My Determination to Breastfeed Helped Others

Monday, December 2, 2013

I was blessed with a baby boy in 2010, and was determined to breastfeed him. I did not want to be a woman who was only capable at promoting mothers to breastfeed, I also wanted to show that a working woman could breastfeed her baby.

I needed a caesarean section to deliver my baby. I requested local anesthesia so that I could immediately breastfeed after he born.

I faced another challenge when we discovered that his bilirubin was high, making him jaundiced. He had to be placed in an incubator for 24 hours.

“What a stubborn child! If he was given formula milk, he would not have this yellow skin!” This is what my mother believed.

I expressed my breast milk and put it in a bottle. Another challenge appeared when he refused to drink directly from my breast. So, every two hours I expressed and put it in a freezer.

When he was one month old, I suffered from chicken-pox so I had to be separated from my baby. Fortunately, there were enough stock of breast milk in freezer. I continued to express but discarded the breast milk because of possible contamination from the medicine I was taking.

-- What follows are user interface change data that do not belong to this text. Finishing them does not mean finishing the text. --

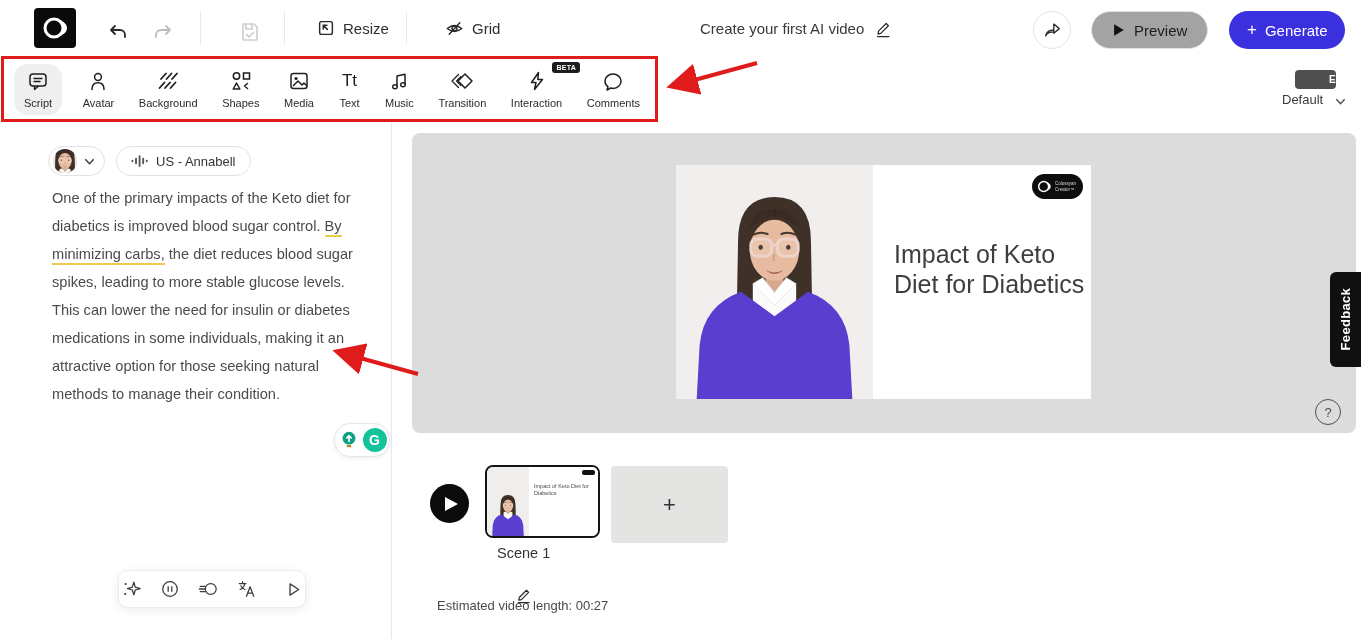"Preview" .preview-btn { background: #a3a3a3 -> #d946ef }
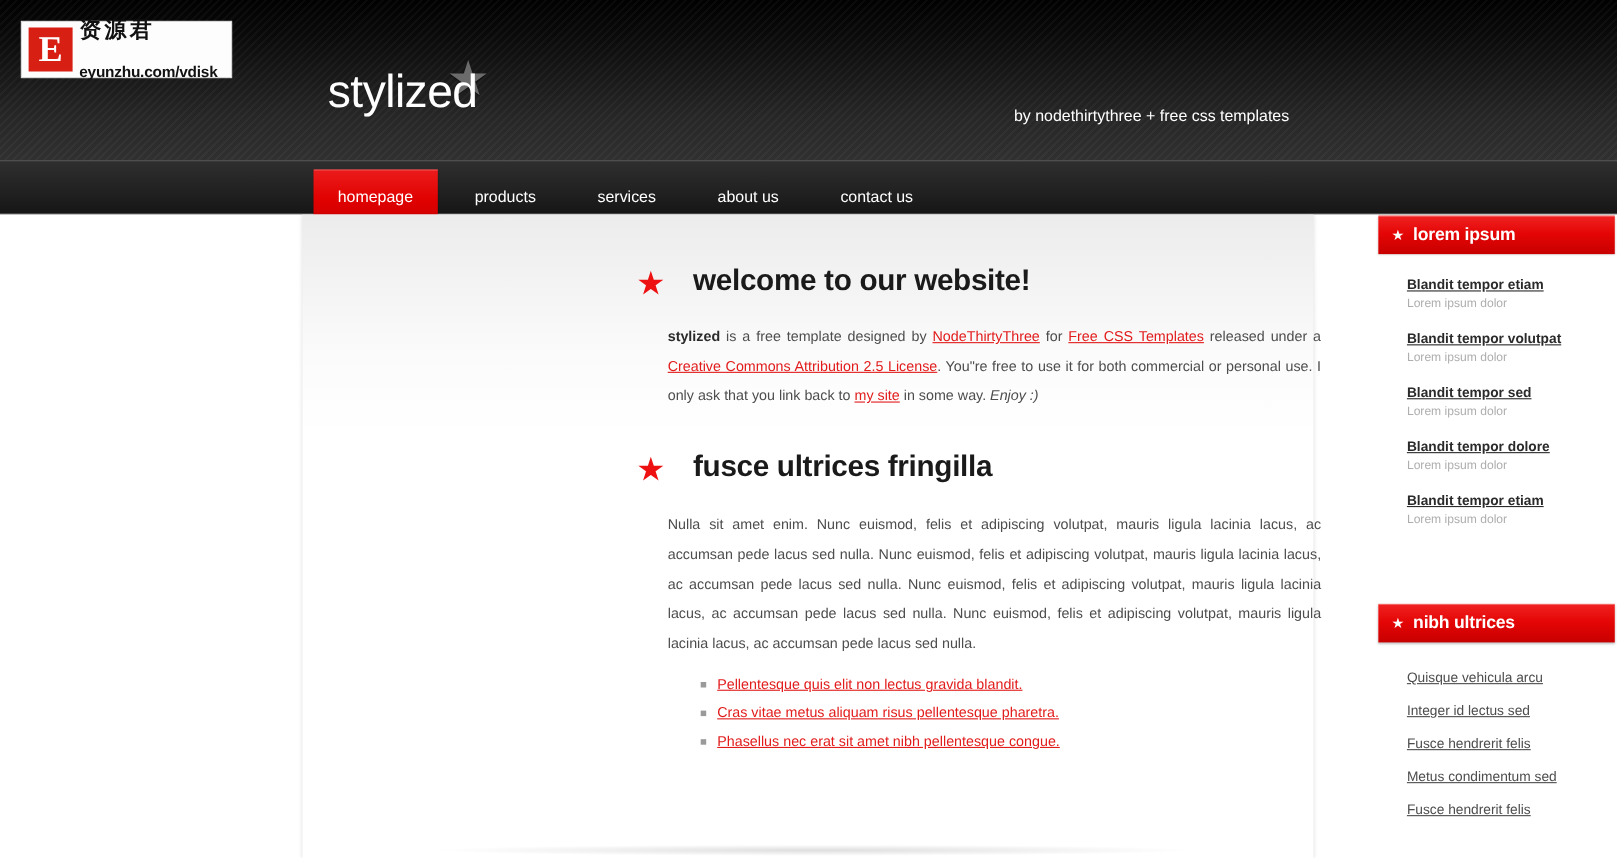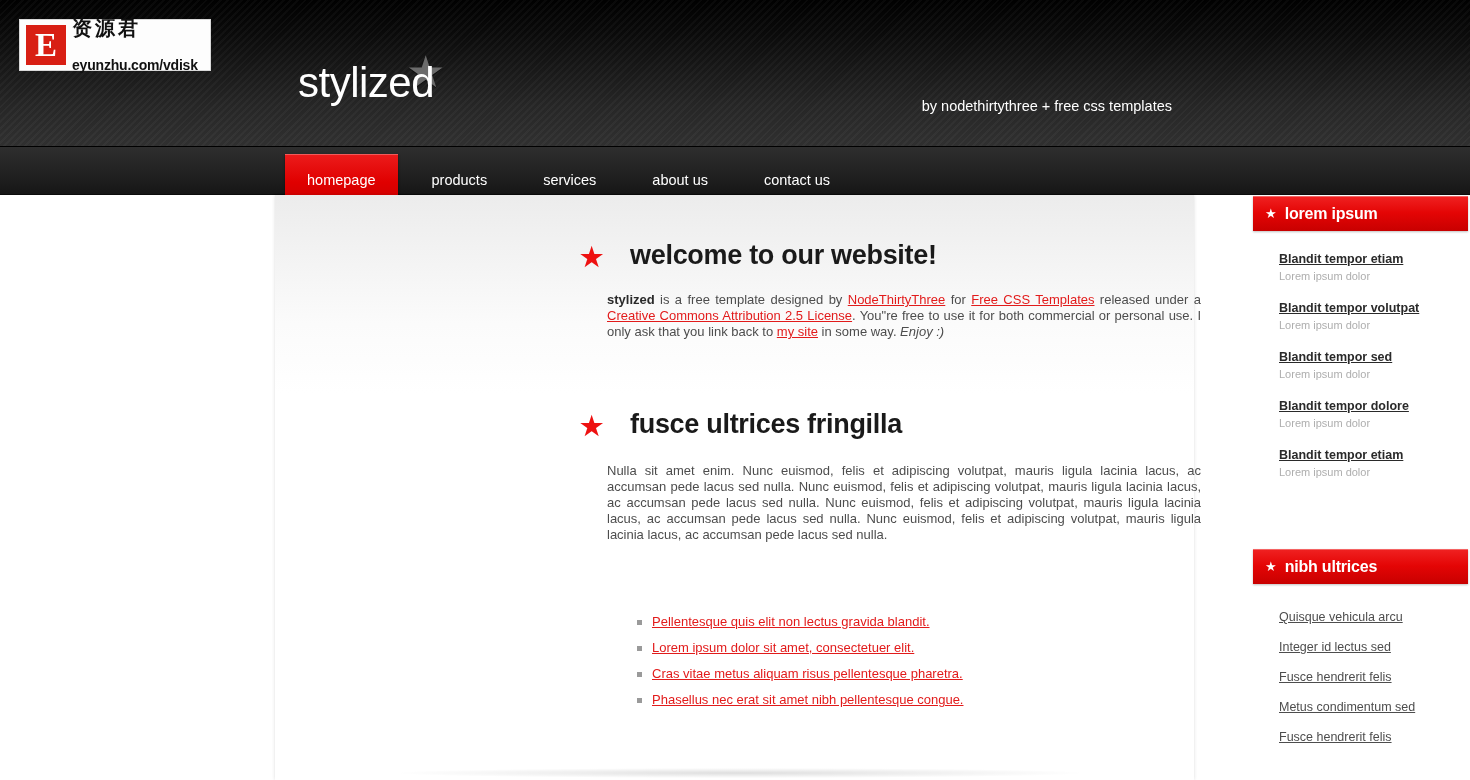"stylized is a free template" .body-p { line-height: 16px -> 27px }
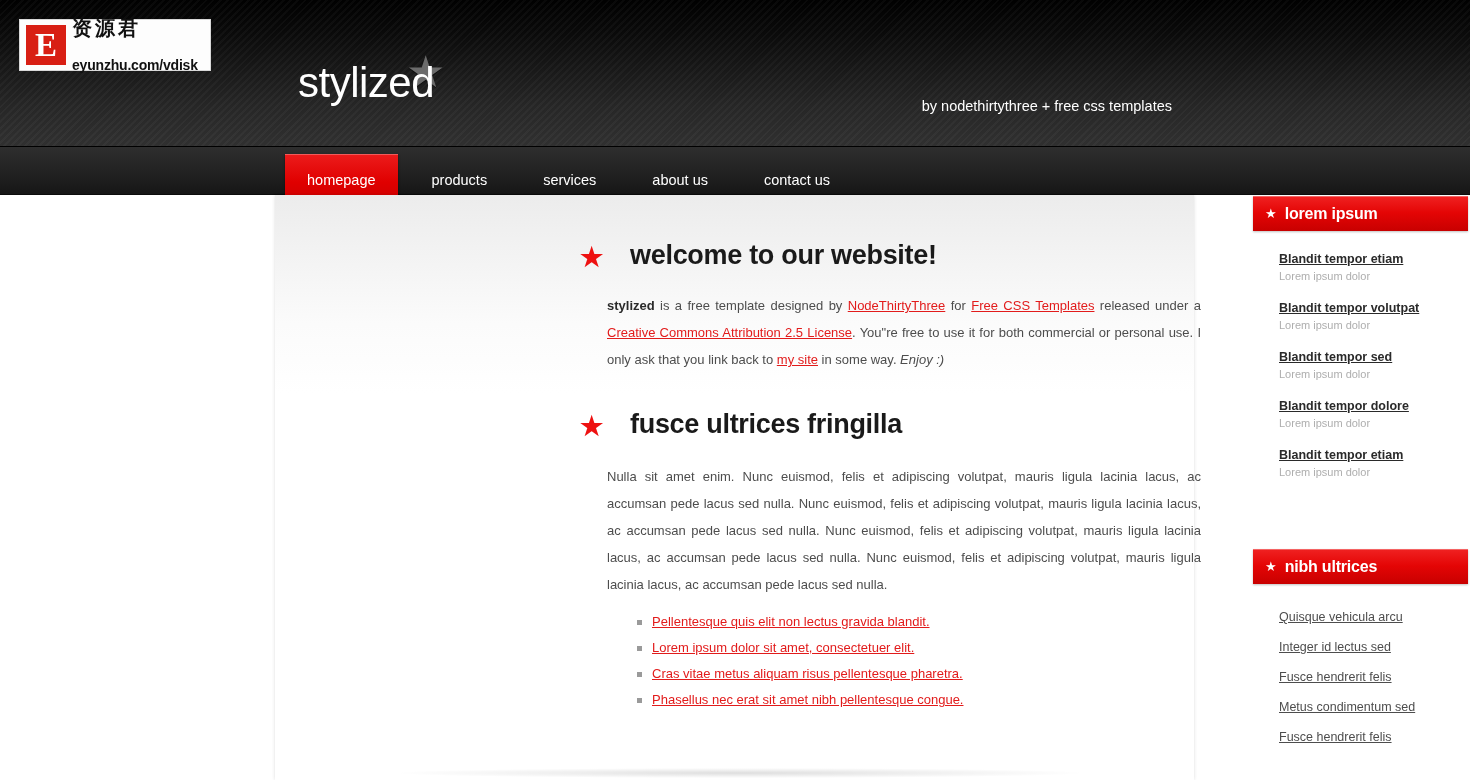"Lorem ipsum dolor sit amet," li { html: <li><a>Lorem ipsum dolor sit amet, consectetuer elit.</a></li> -> none }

Then it was my baby’s turn to have the chicken-pox. His whole body from his head to his feet were covered with spots. It took three days for the whole condition to clear again. The doctor could not believe that he recovered so quickly, “This is the advantage of breast milk,” he said.

My little boy grew so well that my neighbors and relatives were amazed. They began to mention this to my mother, and she said with pride that it was all due to breast milk!

Enough Milk to Share

My baby still did not drink directly from my breast. One day the doctor warned me that I might not be able to keep producing to feed him through to six months. I to work, collecting and placing bottles not only in my freezer but also in the freezer of relatives and in the office! Then one day I found that the freezer had failed and I’d lost 250 bottles of milk.

Then a thought came to me, like a slap, to snap me out of my sadness – if I donated the breast milk I wouldn’t have to freeze it, and I would be able to keep lactating for longer. 

First I donated my milk to twin baby girls. I also provided milk to a baby who had bronchitis, another who had lung disease and two other babies whose mothers could not produce enough milk- seven babies besides mine in the first six months! Later I found out that all of them babies recovered from their illness and grew healthy and strong.

Right now I am motivating eight breastfeeding mothers to increase their confidence in the face of public opinion, and to keep it up for the minimum recommended six months.